Facebook parent Meta was hit with a record A$1.9 billion privacy fine, with orders to “suspend any future transfer of personal data” from the EU to the US.

Ireland’s Data Protection Commission imposed the record fine, saying the continued transfer of personal information from the EU to the US breaches “the risks to the fundamental rights and freedoms” of those users.

Meta has five months to “suspend any future transfer of personal data to the US” and a further month to stop “the unlawful processing, including storage, in the US” of personal EU data.

Facebook says it will appeal the ruling, “including the unjustified and unnecessary fine, and seek a stay of the orders through the courts”, noting there is “no immediate disruption” to Facebook in Europe.
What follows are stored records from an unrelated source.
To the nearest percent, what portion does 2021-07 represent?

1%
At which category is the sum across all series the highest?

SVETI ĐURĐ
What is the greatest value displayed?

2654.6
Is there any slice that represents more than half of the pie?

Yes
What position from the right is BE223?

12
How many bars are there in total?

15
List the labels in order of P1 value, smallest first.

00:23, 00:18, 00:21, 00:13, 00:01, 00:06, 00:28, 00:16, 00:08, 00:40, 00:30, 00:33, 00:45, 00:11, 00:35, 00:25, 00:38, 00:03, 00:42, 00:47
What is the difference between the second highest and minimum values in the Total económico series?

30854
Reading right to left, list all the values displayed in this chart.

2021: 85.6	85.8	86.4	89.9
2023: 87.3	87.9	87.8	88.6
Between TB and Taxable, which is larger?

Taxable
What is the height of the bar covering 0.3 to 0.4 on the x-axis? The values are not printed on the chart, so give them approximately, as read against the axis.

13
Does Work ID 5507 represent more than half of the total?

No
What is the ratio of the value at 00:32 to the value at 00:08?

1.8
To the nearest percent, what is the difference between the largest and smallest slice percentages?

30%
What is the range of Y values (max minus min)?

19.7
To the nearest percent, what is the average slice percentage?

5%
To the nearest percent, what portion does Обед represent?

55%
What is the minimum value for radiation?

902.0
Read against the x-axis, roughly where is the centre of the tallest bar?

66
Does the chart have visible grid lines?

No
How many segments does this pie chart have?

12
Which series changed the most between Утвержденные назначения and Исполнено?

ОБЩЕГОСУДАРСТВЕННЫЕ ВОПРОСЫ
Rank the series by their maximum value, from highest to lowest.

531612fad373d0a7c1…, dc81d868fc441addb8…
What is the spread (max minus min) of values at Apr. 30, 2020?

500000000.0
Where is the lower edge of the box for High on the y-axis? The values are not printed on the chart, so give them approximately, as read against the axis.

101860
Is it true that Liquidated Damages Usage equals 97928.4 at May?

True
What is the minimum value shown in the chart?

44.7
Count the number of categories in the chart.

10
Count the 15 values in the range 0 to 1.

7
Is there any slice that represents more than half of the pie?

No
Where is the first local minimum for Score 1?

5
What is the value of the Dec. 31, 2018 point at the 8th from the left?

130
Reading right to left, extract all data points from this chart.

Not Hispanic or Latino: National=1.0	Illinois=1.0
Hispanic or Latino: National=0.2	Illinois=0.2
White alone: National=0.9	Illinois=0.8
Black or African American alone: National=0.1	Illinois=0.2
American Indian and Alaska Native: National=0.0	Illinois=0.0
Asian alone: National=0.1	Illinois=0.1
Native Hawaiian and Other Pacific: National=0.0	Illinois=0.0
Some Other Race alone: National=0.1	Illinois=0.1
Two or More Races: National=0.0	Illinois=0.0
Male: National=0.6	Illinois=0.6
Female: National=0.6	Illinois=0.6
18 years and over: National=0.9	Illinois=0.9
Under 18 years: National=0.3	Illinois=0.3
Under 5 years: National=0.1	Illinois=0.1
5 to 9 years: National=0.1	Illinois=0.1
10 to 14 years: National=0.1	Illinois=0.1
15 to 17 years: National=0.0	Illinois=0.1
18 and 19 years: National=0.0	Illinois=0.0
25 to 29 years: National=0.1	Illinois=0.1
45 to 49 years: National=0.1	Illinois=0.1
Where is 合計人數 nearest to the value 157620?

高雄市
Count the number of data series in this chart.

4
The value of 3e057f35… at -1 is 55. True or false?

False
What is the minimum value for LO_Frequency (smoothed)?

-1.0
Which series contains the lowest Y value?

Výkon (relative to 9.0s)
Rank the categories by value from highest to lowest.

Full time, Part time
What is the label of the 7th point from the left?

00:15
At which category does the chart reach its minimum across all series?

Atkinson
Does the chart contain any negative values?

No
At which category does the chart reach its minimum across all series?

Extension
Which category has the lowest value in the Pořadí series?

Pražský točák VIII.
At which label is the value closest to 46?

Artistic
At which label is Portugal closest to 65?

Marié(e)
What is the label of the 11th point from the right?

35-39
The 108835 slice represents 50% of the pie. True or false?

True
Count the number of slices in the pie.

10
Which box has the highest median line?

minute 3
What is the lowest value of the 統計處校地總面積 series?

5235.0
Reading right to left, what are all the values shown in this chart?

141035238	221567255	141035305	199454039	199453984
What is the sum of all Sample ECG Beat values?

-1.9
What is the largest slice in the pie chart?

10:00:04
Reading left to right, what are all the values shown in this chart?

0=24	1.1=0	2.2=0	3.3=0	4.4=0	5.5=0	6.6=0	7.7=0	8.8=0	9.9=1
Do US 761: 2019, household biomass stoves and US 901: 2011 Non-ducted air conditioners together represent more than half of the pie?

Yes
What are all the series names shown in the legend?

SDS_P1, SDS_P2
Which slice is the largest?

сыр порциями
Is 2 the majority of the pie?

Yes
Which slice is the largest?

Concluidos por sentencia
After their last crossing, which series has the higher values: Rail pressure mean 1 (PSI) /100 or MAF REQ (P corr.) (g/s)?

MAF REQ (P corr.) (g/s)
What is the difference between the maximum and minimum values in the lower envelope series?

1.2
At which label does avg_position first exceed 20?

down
“Thousands of businesses and other organisations rely on the ability to transfer data between the EU and the US in order to operate and provide services that people use every day,” Nick Clegg, President, Global Affairs, and Jennifer Newstead, Chief Legal Officer, wrote in a response to the ruling.

“Without the ability to transfer data across borders, the internet risks being carved up into national and regional silos, restricting the global economy and leaving citizens in different countries unable to access many of the shared services we have come to rely on.

“That’s why providing a sound legal basis for the transfer of data between the EU and the US has been a political priority on both sides of the Atlantic for many years.”

Clegg and Newstead also point out that Meta has “been singled out when using the same legal mechanism as thousands of other companies looking to provide services in Europe”, calling the decision “flawed” and “unjustified”, and noting it “sets a dangerous precedent for the countless other companies transferring data between the EU and US.”